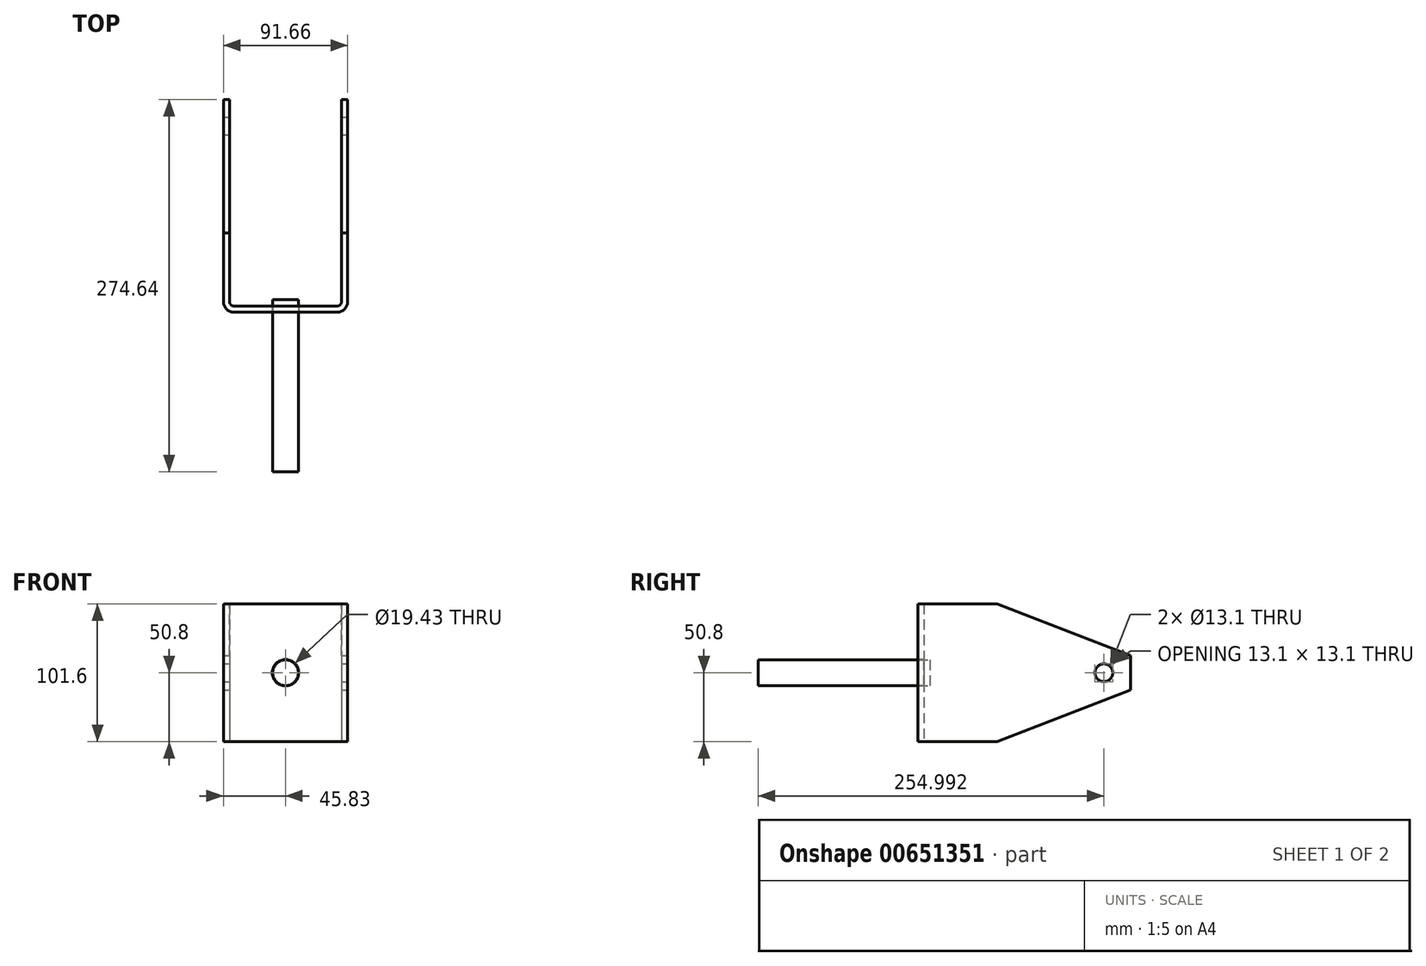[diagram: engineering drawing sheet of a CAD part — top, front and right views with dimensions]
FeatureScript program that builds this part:
annotation { "Feature Type Name" : "Feature", "Feature Type Description" : "" }
export const myFeature = defineFeature(function(context is Context, id is Id, definition is map)
    precondition{}
    {
        {
            var Q0;
            Q0=qCreatedBy(makeId("Front.planeOp"),FACE);
            var sketch = newSketch(context, id + "F0", { "sketchPlane" : qUnion([Q0])});
            skCircle(sketch, "E0", {"center": v(0, 0) * mm, "radius": 9.53 * mm});
            skSolve(sketch);
        }
        {
            var Q0;
            Q0 = qSketchRegion(id + "F0", true);
            extrude(context, id + "F1", {"entities" : qUnion([Q0]), "endBound" : BoundingType.SYMMETRIC, "depth" : 127 * mm, "offsetDistance" : 25.4 * mm});
        }
        {
            var Q0;
            Q0=qCreatedBy(makeId("Right.planeOp"),FACE);
            var sketch = newSketch(context, id + "F2", { "sketchPlane" : qUnion([Q0])});
            skLineSegment(sketch, "E1", {"start": v(58.74, 50.8) * mm, "end": v(58.74, -50.8) * mm});
            skLineSegment(sketch, "E2", {"start": v(58.74, -50.8) * mm, "end": v(54.18, -50.8) * mm});
            skLineSegment(sketch, "E3", {"start": v(54.18, -50.8) * mm, "end": v(54.18, 50.8) * mm});
            skLineSegment(sketch, "E4", {"start": v(54.18, 50.8) * mm, "end": v(58.74, 50.8) * mm});
            skSolve(sketch);
        }
        {
            var Q0;
            Q0 = qSketchRegion(id + "F2", true);
            extrude(context, id + "F3", {"entities" : qUnion([Q0]), "endBound" : BoundingType.SYMMETRIC, "depth" : 76.2 * mm, "offsetDistance" : 25.4 * mm});
        }
        {
            var Q0;
            Q0=qCreatedBy(makeId("Top.planeOp"),FACE);
            var sketch = newSketch(context, id + "F4", { "sketchPlane" : qUnion([Q0])});
            skLineSegment(sketch, "E5", {"start": v(41.27, 61.91) * mm, "end": v(41.27, 211.14) * mm});
            skArc(sketch, "E6", {"start": v(41.27, 61.91) * mm, "mid": v(40.35, 59.67) * mm, "end": v(38.1, 58.74) * mm});
            skLineSegment(sketch, "E7.0", {"start": v(38.1, 54.18) * mm, "end": v(38.1, 58.74) * mm});
            skLineSegment(sketch, "E8", {"start": v(41.27, 211.14) * mm, "end": v(45.83, 211.14) * mm});
            skLineSegment(sketch, "E9", {"start": v(45.83, 211.14) * mm, "end": v(45.83, 61.91) * mm});
            skArc(sketch, "E10", {"start": v(45.83, 61.91) * mm, "mid": v(43.57, 56.45) * mm, "end": v(38.1, 54.18) * mm});
            skLineSegment(sketch, "E11", {"start": v(0, 58.74) * mm, "end": v(0, 94.51) * mm, "construction": true});
            skLineSegment(sketch, "E12.MirrorCS", {"start": v(-41.27, 211.14) * mm, "end": v(-45.83, 211.14) * mm});
            skLineSegment(sketch, "E13.MirrorCS", {"start": v(-41.27, 61.91) * mm, "end": v(-41.27, 211.14) * mm});
            skArc(sketch, "E14.MirrorCS", {"start": v(-41.27, 61.91) * mm, "mid": v(-40.35, 59.67) * mm, "end": v(-38.1, 58.74) * mm});
            skLineSegment(sketch, "E15.MirrorCS", {"start": v(-38.1, 54.18) * mm, "end": v(-38.1, 58.74) * mm});
            skLineSegment(sketch, "E16.MirrorCS", {"start": v(-45.83, 211.14) * mm, "end": v(-45.83, 61.91) * mm});
            skArc(sketch, "E17.MirrorCS", {"start": v(-45.83, 61.91) * mm, "mid": v(-43.57, 56.45) * mm, "end": v(-38.1, 54.18) * mm});
            skSolve(sketch);
        }
        {
            var Q0;
            Q0 = qSketchRegion(id + "F4", true);
            extrude(context, id + "F5", {"entities" : qUnion([Q0]), "operationType" : NewBodyOperationType.ADD, "endBound" : BoundingType.SYMMETRIC, "depth" : 101.6 * mm, "offsetDistance" : 25.4 * mm});
        }
        {
            var Q0;
            Q0=makeQuery(id+"F5.opExtrude","SWEPT_FACE",FACE,{"disambiguationData":[OSD([sQuery(id+"F4.wireOp",EDGE,"E9")])]});
            var sketch = newSketch(context, id + "F6", { "sketchPlane" : qUnion([Q0])});
            skLineSegment(sketch, "E18.0", {"start": v(211.14, 50.8) * mm, "end": v(112.71, 50.8) * mm});
            skLineSegment(sketch, "E19.0", {"start": v(211.14, -50.8) * mm, "end": v(112.71, -50.8) * mm});
            skLineSegment(sketch, "E20.0", {"start": v(211.14, 50.8) * mm, "end": v(211.14, 12.7) * mm});
            skLineSegment(sketch, "E21", {"start": v(112.71, -50.8) * mm, "end": v(211.14, -12.7) * mm});
            skLineSegment(sketch, "E22", {"start": v(112.71, 50.8) * mm, "end": v(211.14, 12.7) * mm});
            skPoint(sketch, "E23.orphan", {"position": v(61.91, 50.8) * mm});
            skPoint(sketch, "E24.orphan", {"position": v(61.91, -50.8) * mm});
            skLineSegment(sketch, "E25.trimOffspring", {"start": v(211.14, -12.7) * mm, "end": v(211.14, -50.8) * mm});
            skCircle(sketch, "E26", {"center": v(191.5, 0) * mm, "radius": 6.55 * mm});
            skSolve(sketch);
        }
        {
            var Q0;
            Q0=makeQuery(id+"F6.imprint","IMPRINT",FACE,{"disambiguationData":[TD([[makeQuery(id+"F6.imprint","IMPRINT",EDGE,{"derivedFrom":sQuery(id+"F6.wireOp",EDGE,"E18.0")}),1.0]])]});
            var Q1;
            Q1=makeQuery(id+"F6.imprint","IMPRINT",FACE,{"disambiguationData":[TD([[makeQuery(id+"F6.imprint","IMPRINT",EDGE,{"derivedFrom":sQuery(id+"F6.wireOp",EDGE,"E19.0")}),-1.0]])]});
            var Q2;
            Q2=makeQuery(id+"F6.imprint","IMPRINT",FACE,{"disambiguationData":[TD([[makeQuery(id+"F6.imprint","IMPRINT",EDGE,{"derivedFrom":sQuery(id+"F6.wireOp",EDGE,"E26")}),1.0]])]});
            extrude(context, id + "F7", {"entities" : qUnion([Q0, Q1, Q2]), "operationType" : NewBodyOperationType.REMOVE, "endBound" : BoundingType.THROUGH_ALL, "oppositeDirection" : true, "depth" : 25.4 * mm, "offsetDistance" : 25.4 * mm});
        }
        {
            var Q0;
            Q0=makeQuery(id+"F3.opExtrude","SWEPT_FACE",FACE,{"disambiguationData":[OSD([sQuery(id+"F2.wireOp",EDGE,"E3")])]});
            var sketch = newSketch(context, id + "F8", { "sketchPlane" : qUnion([Q0])});
            skCircle(sketch, "E27", {"center": v(0, 0) * mm, "radius": 9.72 * mm});
            skCircle(sketch, "E28.0", {"center": v(0, 0) * mm, "radius": 9.53 * mm});
            skSolve(sketch);
        }
        {
            var Q0;
            Q0 = qSketchRegion(id + "F8", true);
            extrude(context, id + "F9", {"entities" : qUnion([Q0]), "operationType" : NewBodyOperationType.REMOVE, "endBound" : BoundingType.THROUGH_ALL, "oppositeDirection" : true, "depth" : 25.4 * mm, "offsetDistance" : 25.4 * mm});
        }
    });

++++++

(Goal): Locate every line in the records above that contains the string "radius" and copy each one. Case counts.

(The reply):
            skCircle(sketch, "E0", {"center": v(0, 0) * mm, "radius": 9.53 * mm});
            skCircle(sketch, "E26", {"center": v(191.5, 0) * mm, "radius": 6.55 * mm});
            skCircle(sketch, "E27", {"center": v(0, 0) * mm, "radius": 9.72 * mm});
            skCircle(sketch, "E28.0", {"center": v(0, 0) * mm, "radius": 9.53 * mm});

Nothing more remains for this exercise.